# What needs to be done:
All of the records should be restated word for word.

Records from a dataset
▽

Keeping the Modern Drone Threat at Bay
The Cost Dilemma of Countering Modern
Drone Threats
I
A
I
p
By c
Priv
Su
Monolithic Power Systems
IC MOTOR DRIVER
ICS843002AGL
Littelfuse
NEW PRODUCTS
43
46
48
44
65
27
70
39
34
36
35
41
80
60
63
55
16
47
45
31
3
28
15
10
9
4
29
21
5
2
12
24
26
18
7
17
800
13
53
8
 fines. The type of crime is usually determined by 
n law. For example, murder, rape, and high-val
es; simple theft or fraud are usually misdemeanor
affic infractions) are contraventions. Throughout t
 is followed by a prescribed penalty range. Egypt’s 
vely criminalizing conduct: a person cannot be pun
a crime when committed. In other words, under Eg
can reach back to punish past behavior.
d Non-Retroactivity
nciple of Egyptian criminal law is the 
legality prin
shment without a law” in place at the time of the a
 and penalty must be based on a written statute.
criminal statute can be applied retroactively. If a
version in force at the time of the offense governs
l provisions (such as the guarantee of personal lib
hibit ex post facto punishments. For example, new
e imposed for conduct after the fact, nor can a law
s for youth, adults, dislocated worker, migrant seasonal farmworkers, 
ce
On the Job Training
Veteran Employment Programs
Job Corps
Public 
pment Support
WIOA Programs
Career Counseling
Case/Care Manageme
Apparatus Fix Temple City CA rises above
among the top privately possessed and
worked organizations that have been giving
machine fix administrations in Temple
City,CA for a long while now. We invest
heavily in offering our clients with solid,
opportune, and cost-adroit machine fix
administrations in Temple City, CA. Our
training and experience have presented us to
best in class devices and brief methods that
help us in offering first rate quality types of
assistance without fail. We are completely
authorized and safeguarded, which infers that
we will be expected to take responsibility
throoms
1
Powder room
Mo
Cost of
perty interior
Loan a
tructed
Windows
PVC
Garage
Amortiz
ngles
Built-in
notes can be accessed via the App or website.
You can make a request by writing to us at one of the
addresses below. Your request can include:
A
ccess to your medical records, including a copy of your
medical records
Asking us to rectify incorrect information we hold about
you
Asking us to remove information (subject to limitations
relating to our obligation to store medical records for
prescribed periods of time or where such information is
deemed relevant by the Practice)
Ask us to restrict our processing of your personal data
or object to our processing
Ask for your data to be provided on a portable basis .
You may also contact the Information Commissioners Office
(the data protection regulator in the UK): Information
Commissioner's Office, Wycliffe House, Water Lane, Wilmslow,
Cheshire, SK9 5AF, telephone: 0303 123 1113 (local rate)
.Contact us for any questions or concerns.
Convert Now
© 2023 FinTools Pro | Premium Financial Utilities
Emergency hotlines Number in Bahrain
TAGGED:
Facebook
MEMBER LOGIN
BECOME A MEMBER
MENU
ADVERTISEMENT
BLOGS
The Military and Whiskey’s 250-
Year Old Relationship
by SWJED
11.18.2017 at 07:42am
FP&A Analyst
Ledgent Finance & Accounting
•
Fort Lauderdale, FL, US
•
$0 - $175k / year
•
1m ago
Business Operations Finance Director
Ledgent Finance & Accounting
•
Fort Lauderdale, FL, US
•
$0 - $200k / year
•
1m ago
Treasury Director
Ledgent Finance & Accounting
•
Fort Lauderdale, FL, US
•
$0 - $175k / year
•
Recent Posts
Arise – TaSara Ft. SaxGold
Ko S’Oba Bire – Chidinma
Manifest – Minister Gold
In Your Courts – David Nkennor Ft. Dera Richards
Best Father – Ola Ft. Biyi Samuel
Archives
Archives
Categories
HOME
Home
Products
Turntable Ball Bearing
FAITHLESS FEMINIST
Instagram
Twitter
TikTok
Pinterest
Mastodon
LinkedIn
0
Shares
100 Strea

△

# Written solution:
Keeping the Modern Drone Threat at Bay
The Cost Dilemma of Countering Modern
Drone Threats
I
A
I
p
By c
Priv
Su
Monolithic Power Systems
IC MOTOR DRIVER
ICS843002AGL
Littelfuse
NEW PRODUCTS
43
46
48
44
65
27
70
39
34
36
35
41
80
60
63
55
16
47
45
31
3
28
15
10
9
4
29
21
5
2
12
24
26
18
7
17
800
13
53
8
 fines. The type of crime is usually determined by 
n law. For example, murder, rape, and high-val
es; simple theft or fraud are usually misdemeanor
affic infractions) are contraventions. Throughout t
 is followed by a prescribed penalty range. Egypt’s 
vely criminalizing conduct: a person cannot be pun
a crime when committed. In other words, under Eg
can reach back to punish past behavior.
d Non-Retroactivity
nciple of Egyptian criminal law is the 
legality prin
shment without a law” in place at the time of the a
 and penalty must be based on a written statute.
criminal statute can be applied retroactively. If a
version in force at the time of the offense governs
l provisions (such as the guarantee of personal lib
hibit ex post facto punishments. For example, new
e imposed for conduct after the fact, nor can a law
s for youth, adults, dislocated worker, migrant seasonal farmworkers, 
ce
On the Job Training
Veteran Employment Programs
Job Corps
Public 
pment Support
WIOA Programs
Career Counseling
Case/Care Manageme
Apparatus Fix Temple City CA rises above
among the top privately possessed and
worked organizations that have been giving
machine fix administrations in Temple
City,CA for a long while now. We invest
heavily in offering our clients with solid,
opportune, and cost-adroit machine fix
administrations in Temple City, CA. Our
training and experience have presented us to
best in class devices and brief methods that
help us in offering first rate quality types of
assistance without fail. We are completely
authorized and safeguarded, which infers that
we will be expected to take responsibility
throoms
1
Powder room
Mo
Cost of
perty interior
Loan a
tructed
Windows
PVC
Garage
Amortiz
ngles
Built-in
notes can be accessed via the App or website.
You can make a request by writing to us at one of the
addresses below. Your request can include:
A
ccess to your medical records, including a copy of your
medical records
Asking us to rectify incorrect information we hold about
you
Asking us to remove information (subject to limitations
relating to our obligation to store medical records for
prescribed periods of time or where such information is
deemed relevant by the Practice)
Ask us to restrict our processing of your personal data
or object to our processing
Ask for your data to be provided on a portable basis .
You may also contact the Information Commissioners Office
(the data protection regulator in the UK): Information
Commissioner's Office, Wycliffe House, Water Lane, Wilmslow,
Cheshire, SK9 5AF, telephone: 0303 123 1113 (local rate)
.Contact us for any questions or concerns.
Convert Now
© 2023 FinTools Pro | Premium Financial Utilities
Emergency hotlines Number in Bahrain
TAGGED:
Facebook
MEMBER LOGIN
BECOME A MEMBER
MENU
ADVERTISEMENT
BLOGS
The Military and Whiskey’s 250-
Year Old Relationship
by SWJED
11.18.2017 at 07:42am
FP&A Analyst
Ledgent Finance & Accounting
•
Fort Lauderdale, FL, US
•
$0 - $175k / year
•
1m ago
Business Operations Finance Director
Ledgent Finance & Accounting
•
Fort Lauderdale, FL, US
•
$0 - $200k / year
•
1m ago
Treasury Director
Ledgent Finance & Accounting
•
Fort Lauderdale, FL, US
•
$0 - $175k / year
•
Recent Posts
Arise – TaSara Ft. SaxGold
Ko S’Oba Bire – Chidinma
Manifest – Minister Gold
In Your Courts – David Nkennor Ft. Dera Richards
Best Father – Ola Ft. Biyi Samuel
Archives
Archives
Categories
HOME
Home
Products
Turntable Ball Bearing
FAITHLESS FEMINIST
Instagram
Twitter
TikTok
Pinterest
Mastodon
LinkedIn
0
Shares
100 Strea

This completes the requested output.